### WHAT TO PRODUCE:
Arrange the lines from the start of the records through the line containing "v(-38.1, 0) *" as a numbered list, leaving out any blank lines.

### Dataset excerpts:

--- START ---

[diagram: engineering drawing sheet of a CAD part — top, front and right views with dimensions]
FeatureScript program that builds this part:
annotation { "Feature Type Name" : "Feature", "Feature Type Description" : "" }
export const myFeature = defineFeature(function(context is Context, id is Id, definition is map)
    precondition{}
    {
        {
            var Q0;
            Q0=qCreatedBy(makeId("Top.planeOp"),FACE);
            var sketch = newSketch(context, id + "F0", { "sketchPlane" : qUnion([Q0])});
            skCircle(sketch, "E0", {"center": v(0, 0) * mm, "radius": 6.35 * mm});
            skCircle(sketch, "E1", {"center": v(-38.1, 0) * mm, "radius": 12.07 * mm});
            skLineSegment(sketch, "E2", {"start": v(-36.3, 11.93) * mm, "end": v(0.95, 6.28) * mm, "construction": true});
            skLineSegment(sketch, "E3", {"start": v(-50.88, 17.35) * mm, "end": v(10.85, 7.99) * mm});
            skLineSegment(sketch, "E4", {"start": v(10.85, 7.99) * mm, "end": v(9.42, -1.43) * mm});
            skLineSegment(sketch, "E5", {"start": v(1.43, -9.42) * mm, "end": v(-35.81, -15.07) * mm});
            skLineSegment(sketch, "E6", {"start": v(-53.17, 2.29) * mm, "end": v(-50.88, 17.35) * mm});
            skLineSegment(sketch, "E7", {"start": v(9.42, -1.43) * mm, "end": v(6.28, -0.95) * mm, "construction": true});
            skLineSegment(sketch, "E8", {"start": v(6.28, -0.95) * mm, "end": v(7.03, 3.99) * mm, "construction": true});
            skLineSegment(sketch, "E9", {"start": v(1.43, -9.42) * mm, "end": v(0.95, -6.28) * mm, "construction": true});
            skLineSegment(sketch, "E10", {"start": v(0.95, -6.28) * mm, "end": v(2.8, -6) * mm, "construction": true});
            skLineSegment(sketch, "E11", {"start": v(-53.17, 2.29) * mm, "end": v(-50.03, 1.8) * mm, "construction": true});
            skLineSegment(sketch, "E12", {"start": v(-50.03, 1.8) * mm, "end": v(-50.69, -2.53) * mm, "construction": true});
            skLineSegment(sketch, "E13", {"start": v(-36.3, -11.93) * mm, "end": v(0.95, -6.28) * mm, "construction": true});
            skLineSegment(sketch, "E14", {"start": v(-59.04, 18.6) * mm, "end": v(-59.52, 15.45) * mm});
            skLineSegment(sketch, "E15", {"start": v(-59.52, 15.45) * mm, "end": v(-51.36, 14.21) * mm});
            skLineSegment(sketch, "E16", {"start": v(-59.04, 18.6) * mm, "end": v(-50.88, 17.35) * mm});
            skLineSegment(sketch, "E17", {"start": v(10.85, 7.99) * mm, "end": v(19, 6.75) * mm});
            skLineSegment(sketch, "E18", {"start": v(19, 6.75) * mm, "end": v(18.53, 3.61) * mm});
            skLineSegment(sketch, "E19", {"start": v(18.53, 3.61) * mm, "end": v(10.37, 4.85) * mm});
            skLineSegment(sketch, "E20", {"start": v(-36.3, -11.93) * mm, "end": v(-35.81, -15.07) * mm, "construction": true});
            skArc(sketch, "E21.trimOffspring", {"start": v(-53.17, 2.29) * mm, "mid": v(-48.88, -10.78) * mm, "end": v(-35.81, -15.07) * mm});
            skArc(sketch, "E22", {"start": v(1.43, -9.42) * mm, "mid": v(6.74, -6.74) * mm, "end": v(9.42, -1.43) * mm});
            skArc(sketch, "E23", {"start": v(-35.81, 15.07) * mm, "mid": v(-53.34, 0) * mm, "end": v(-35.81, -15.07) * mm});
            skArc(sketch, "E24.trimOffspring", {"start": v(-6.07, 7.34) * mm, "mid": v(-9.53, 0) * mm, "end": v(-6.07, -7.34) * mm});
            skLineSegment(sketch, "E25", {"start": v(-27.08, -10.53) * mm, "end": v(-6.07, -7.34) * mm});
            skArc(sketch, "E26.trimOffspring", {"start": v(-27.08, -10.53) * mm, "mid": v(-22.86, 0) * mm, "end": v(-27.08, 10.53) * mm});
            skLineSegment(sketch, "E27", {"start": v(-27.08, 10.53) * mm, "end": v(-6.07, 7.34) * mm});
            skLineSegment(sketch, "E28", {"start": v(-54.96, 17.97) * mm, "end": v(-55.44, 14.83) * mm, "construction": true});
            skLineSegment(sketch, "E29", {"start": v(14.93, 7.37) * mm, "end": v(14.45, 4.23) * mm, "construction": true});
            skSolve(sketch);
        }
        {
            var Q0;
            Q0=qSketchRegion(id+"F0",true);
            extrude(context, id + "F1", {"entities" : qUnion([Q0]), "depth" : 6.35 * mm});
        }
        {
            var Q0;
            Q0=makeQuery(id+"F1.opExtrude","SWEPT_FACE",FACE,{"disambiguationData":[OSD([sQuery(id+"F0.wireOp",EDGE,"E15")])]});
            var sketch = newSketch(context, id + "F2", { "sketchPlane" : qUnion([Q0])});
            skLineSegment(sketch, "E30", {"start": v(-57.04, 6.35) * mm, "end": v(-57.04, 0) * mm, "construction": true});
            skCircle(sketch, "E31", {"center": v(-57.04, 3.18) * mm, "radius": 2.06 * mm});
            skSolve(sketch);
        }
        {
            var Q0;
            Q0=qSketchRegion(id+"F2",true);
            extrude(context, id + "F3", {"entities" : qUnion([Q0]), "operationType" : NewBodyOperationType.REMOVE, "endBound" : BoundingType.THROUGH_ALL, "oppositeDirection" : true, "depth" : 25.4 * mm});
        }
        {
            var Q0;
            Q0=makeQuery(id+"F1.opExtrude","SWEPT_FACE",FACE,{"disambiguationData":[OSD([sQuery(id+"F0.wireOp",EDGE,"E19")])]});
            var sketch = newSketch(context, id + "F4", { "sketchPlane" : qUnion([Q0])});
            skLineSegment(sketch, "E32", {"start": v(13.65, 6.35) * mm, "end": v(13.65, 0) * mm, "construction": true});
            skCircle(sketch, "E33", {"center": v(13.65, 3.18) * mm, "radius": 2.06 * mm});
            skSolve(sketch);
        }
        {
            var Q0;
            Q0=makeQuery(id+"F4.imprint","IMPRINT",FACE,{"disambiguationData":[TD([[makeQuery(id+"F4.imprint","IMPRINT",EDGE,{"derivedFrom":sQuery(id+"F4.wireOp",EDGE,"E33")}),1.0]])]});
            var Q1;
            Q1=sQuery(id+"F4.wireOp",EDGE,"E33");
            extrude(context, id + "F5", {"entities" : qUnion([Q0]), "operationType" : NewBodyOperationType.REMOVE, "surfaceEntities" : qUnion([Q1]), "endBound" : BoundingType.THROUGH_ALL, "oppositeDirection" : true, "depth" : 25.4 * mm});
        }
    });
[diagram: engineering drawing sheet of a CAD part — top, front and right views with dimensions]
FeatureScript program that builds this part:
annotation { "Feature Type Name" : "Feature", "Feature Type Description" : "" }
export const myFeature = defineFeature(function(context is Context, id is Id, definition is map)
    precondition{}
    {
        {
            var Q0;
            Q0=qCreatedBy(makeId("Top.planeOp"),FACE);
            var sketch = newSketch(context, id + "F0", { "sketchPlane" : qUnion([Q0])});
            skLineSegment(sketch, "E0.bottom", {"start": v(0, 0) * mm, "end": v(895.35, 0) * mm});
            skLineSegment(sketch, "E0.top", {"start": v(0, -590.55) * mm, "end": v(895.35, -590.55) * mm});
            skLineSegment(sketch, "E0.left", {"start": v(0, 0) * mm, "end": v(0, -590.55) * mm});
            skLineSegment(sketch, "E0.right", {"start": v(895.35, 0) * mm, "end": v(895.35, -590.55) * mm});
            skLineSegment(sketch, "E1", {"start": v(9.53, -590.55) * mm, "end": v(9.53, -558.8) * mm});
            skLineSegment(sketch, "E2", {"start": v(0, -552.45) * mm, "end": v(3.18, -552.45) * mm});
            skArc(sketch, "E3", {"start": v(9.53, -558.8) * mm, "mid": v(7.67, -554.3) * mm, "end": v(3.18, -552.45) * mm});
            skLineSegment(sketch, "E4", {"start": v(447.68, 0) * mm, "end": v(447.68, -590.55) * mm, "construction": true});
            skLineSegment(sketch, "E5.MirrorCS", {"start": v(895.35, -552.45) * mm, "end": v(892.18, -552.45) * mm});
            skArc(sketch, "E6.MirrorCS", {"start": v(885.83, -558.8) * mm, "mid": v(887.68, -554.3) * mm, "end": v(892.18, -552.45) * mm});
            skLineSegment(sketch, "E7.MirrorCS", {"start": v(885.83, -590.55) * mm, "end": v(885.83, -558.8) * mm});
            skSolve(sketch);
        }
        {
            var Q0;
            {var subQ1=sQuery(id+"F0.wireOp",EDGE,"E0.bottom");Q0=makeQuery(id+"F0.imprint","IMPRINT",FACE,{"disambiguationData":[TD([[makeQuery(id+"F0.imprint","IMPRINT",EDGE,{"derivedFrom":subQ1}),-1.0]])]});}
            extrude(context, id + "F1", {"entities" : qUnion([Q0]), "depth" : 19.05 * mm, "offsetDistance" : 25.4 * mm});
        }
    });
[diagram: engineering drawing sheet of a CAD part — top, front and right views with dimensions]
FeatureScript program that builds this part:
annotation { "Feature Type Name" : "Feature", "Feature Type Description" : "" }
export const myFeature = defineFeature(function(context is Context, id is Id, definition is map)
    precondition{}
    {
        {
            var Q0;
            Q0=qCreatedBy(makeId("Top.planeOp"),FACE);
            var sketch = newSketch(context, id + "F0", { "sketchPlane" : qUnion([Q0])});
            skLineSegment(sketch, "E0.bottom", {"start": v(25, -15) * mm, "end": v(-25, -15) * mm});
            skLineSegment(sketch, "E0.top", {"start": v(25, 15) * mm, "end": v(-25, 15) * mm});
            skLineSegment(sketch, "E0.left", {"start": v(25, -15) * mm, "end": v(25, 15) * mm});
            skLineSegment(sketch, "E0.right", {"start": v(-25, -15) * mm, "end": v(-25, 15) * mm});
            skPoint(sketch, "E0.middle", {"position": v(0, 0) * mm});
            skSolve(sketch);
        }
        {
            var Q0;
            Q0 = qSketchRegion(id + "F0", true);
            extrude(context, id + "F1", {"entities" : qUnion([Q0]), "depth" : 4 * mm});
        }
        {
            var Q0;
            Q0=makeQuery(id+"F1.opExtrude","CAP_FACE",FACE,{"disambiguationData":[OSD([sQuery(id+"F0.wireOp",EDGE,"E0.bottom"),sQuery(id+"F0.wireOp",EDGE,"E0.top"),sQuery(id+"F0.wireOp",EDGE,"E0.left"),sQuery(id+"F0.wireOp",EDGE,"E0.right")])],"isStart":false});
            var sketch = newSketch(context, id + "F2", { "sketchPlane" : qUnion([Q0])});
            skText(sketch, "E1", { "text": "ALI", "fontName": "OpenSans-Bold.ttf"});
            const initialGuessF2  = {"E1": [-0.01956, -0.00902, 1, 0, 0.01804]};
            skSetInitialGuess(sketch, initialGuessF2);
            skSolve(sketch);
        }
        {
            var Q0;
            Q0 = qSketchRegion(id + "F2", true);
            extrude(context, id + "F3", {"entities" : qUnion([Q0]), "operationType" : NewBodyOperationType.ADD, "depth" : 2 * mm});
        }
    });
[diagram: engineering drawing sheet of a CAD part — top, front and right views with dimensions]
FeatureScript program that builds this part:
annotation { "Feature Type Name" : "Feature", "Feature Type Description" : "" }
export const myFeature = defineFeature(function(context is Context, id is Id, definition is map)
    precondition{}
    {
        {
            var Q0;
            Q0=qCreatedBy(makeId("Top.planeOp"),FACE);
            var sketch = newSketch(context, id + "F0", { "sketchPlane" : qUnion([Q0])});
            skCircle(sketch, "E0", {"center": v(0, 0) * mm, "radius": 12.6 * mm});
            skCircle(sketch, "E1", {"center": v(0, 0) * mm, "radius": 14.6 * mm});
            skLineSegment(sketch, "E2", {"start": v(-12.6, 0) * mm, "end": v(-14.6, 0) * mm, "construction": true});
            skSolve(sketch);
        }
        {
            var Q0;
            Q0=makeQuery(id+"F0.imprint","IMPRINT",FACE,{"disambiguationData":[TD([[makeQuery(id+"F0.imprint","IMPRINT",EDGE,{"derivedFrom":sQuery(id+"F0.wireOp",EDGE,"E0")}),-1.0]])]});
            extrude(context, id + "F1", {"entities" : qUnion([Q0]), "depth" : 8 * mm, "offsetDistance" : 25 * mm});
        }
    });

--- END ---

### THE ANSWER:
1. [diagram: engineering drawing sheet of a CAD part — top, front and right views with dimensions]
2. FeatureScript program that builds this part:
3. annotation { "Feature Type Name" : "Feature", "Feature Type Description" : "" }
4. export const myFeature = defineFeature(function(context is Context, id is Id, definition is map)
5.     precondition{}
6.     {
7.         {
8.             var Q0;
9.             Q0=qCreatedBy(makeId("Top.planeOp"),FACE);
10.             var sketch = newSketch(context, id + "F0", { "sketchPlane" : qUnion([Q0])});
11.             skCircle(sketch, "E0", {"center": v(0, 0) * mm, "radius": 6.35 * mm});
12.             skCircle(sketch, "E1", {"center": v(-38.1, 0) * mm, "radius": 12.07 * mm});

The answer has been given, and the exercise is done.